L’Istat ci dice che in Sicilia sono stati persi in un anno ancora 84 mila posti di lavoro. Vuol dire che ormai ogni cento abitanti dell’isola in età attiva (15-64 anni) ben venti sono senza un posto. Per quanto riguarda lo spicchio degli under 30 siamo praticamente a uno su due.
Di questi dati quello che stupisce non è tanto il volume del lavoro che non c’è più ma il fatto che ce ne sia ancora. Ci sono ben pochi elementi in Italia che spingono a creare nuova occupazione. L’eccessivo carico fiscale, la debole flessibilità, la considerazione, molto ideologizzata, che definisce con lo spregiativo termine di «precario» qualunque lavoro non coperto da un contratto a tempo indeterminato. Nessuno, però, che abbia voglia di alzare lo sguardo oltre le Alpi. Per esempio in Germania (non in Cina o in qualche altra economia cosiddetta emergente). Ci sono 7,3 milioni di tedeschi (circa il 10% degli occupati) impiegati nei mini-job. Sono lavori da poche ore al giorno pagate 450 euro al mese. Combinati con altri impieghi part time (come accade nella metà dei casi) permettono entrate di qualche dignità. Sono stati pensati per studenti, emigrati, casalinghe o persone prive di formazione professionale che così guadagnano qualcosa. Vennero introdotti dalla giunta rosso-verde di Gerard Schroeder. Chissà che cosa accadrebbe ad un esponente della sinistra italiana se proponesse di introdurli in Italia. Amici e compagni, nella migliore delle ipotesi, si chiederebbero se per caso non gli ha dato di volta il cervello.

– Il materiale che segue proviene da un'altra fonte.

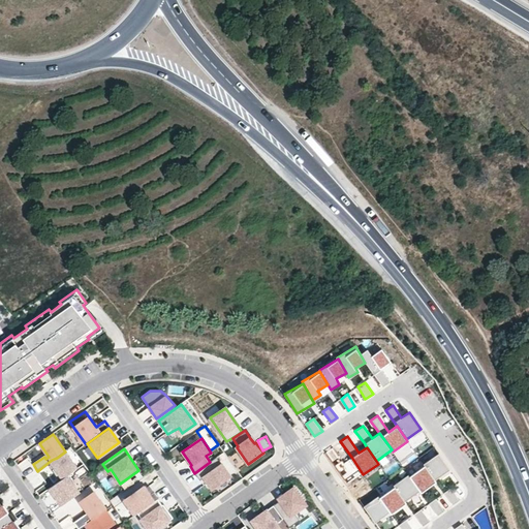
[(237,453),(230,456),(237,468),(243,464),(237,453)]
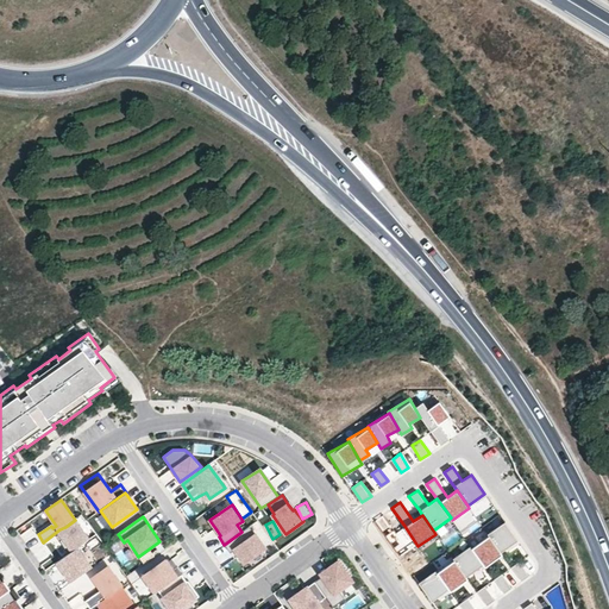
[(504,521),(487,533),(489,537),(498,552),(518,540),(504,521)]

In verità in Italia è molto diffusa l’opinione che il lavoro si crea per decreto. È stato così nei Paesi del socialismo reale ma si è visto che non ha funzionato per molto. A meno che non si voglia chiamare «lavoro» la continua immissione nei ruoli dello Stato o degli enti locali di personale di cui non si ha affatto bisogno. Lo hanno fatto anche in Grecia e i risultati (e i migliaia di licenziamenti ora necessari) sono sotto gli occhi di tutti.

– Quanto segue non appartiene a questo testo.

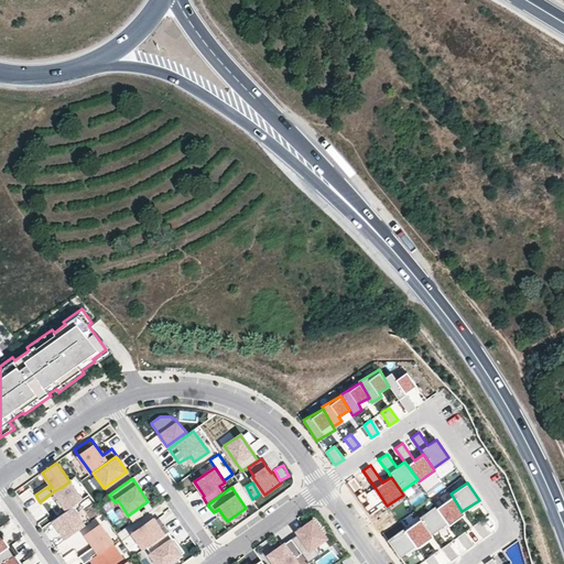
[(64,494),(61,488),(55,490),(60,497),(55,500),(62,511),(78,500),(72,489),(64,494)]
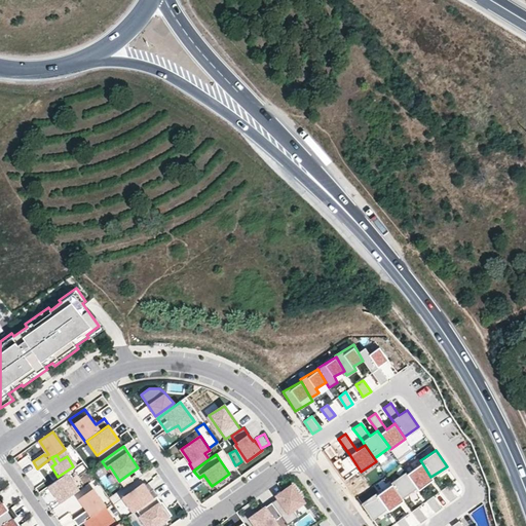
[(422,463),(407,474),(418,490),(434,480),(430,477),(422,463)]
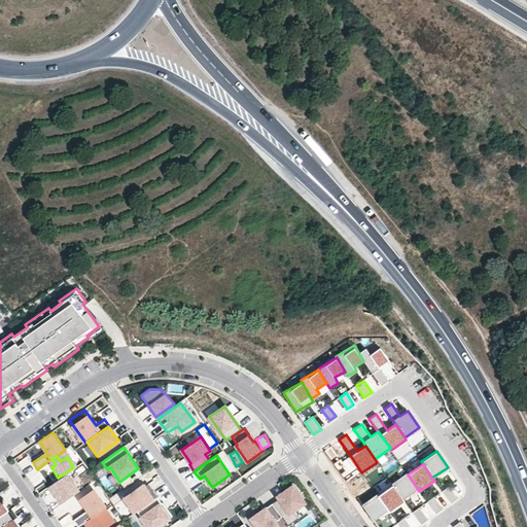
[(406,472),(391,483),(392,485),(403,501),(419,491),(408,475),(406,472)]
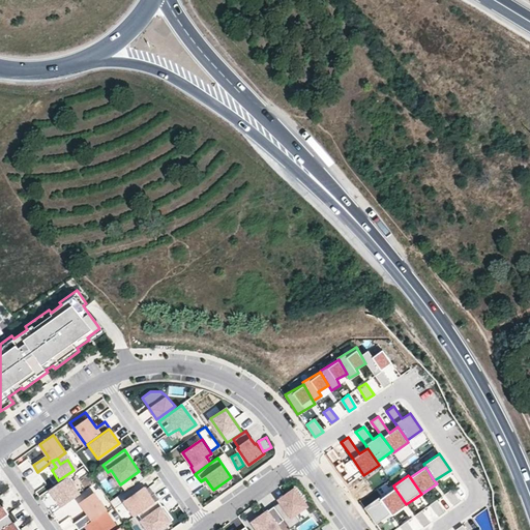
[(80,494),(67,477),(50,490),(62,506),(80,494)]
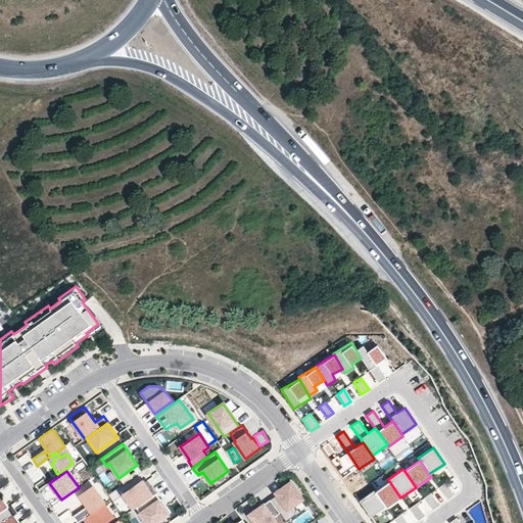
[(134,510),(136,508),(156,493),(157,492),(152,486),(150,488),(144,480),(124,494),(134,510)]
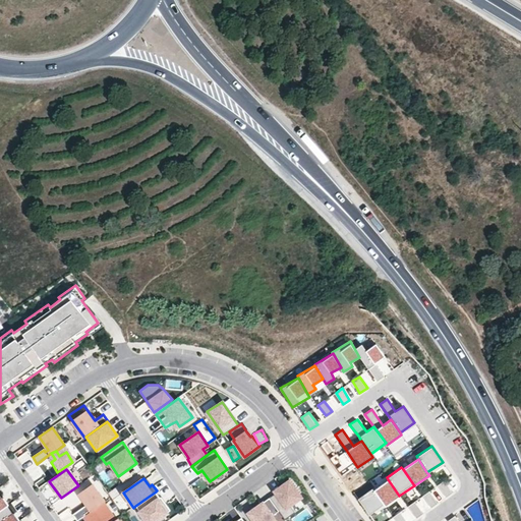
[(388,479),(372,489),(384,506),(399,496),(388,479)]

In un sistema di mercato il lavoro è creato dalle imprese. Tuttavia bisogna metterle nelle condizioni di svolgere la loro attività nella maniera più efficiente. Cosa che non accade in Italia dove, invece, funziona una doppia verità: nelle dichiarazioni pubbliche politici e sindacalisti si sgolano in solenni affermazioni in favore dello sviluppo. Nella realtà, però giocano altre partite finalizzate, principalmente, alla protezione degli interessi di schieramento o delle clientele. Siccome non siamo anime belle diciamo che è giunto il momento che ciascuno dei protagonisti faccia fino in fondo la sua parte. Il governo nazionale mettendo, finalmente, in campo politiche favorevoli all’occupazione. Vuol dire più flessibilità, meno burocrazia, ma anche un colpo di forbice sugli sprechi e un’accelerazione sui programmi di rimborso ai fornitori. Ma servono comportamenti corretti anche a livello locale.

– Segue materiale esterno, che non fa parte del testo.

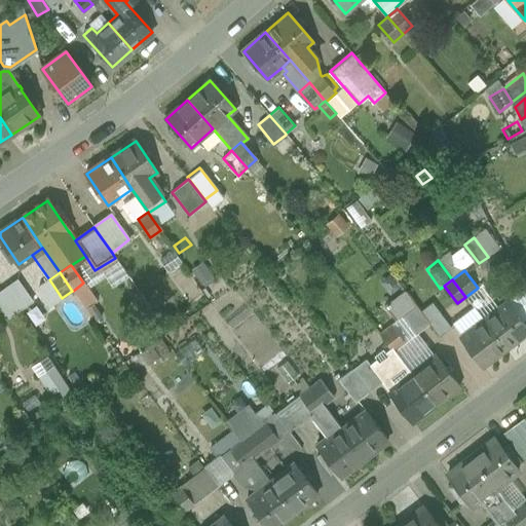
[(30,302),(16,282),(5,289),(20,309),(30,302)]
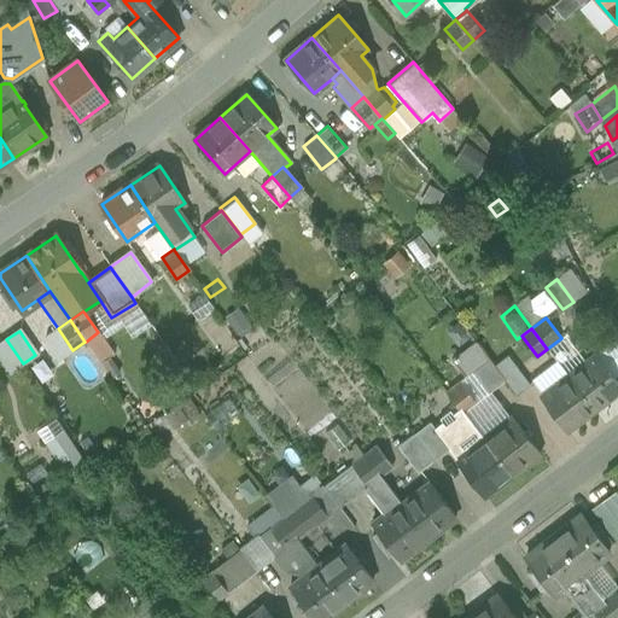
[(111,353),(98,332),(86,342),(98,360),(99,361),(111,353)]
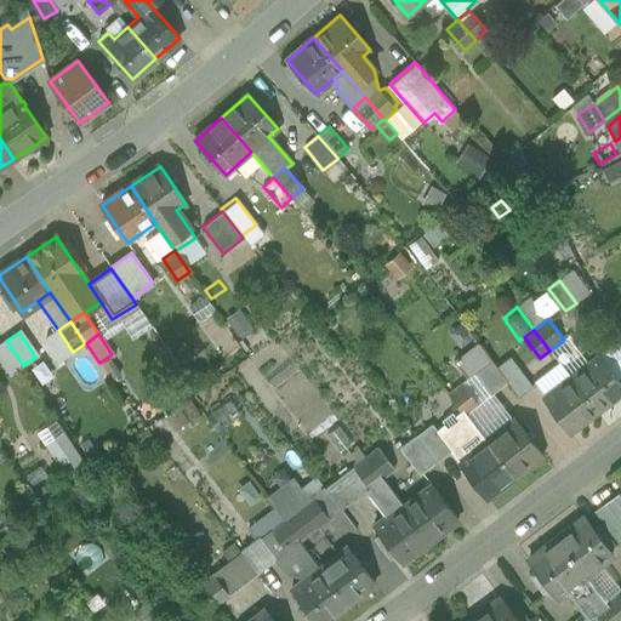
[(23,365),(6,341),(0,345),(0,363),(9,375),(23,365)]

Per esempio i cantieri di lavoro in Sicilia. Sappiamo bene che si tratta di iniziative di natura assistenziale. Tuttavia, se correttamente utilizzati, possono essere utili per garantire le piccole manutenzioni che servono ai Comuni (anche se i ritardi, di cui parliamo nell'articolo di cronaca in questa stessa pagina, non fanno ben sperare). C’è poi il finanziamento delle zone franche che, per la Regione, dovrebbero essere una priorità per attirare nuovi investimenti privati. Così come il piano di investimenti per il turismo. Per raggiungere gli obiettivi, però, è necessario rendere più efficiente tutta la macchina amministrativa. Quello che prima veniva fatto in due giorni deve ridursi a uno. Le pratiche che prima volevano un giorno vanno sbrigate in due ore. Solo da questo sforzo corale fra pubblico e privato sarà possibile mobilitare risorse e capitali per far ripartire l’occupazione.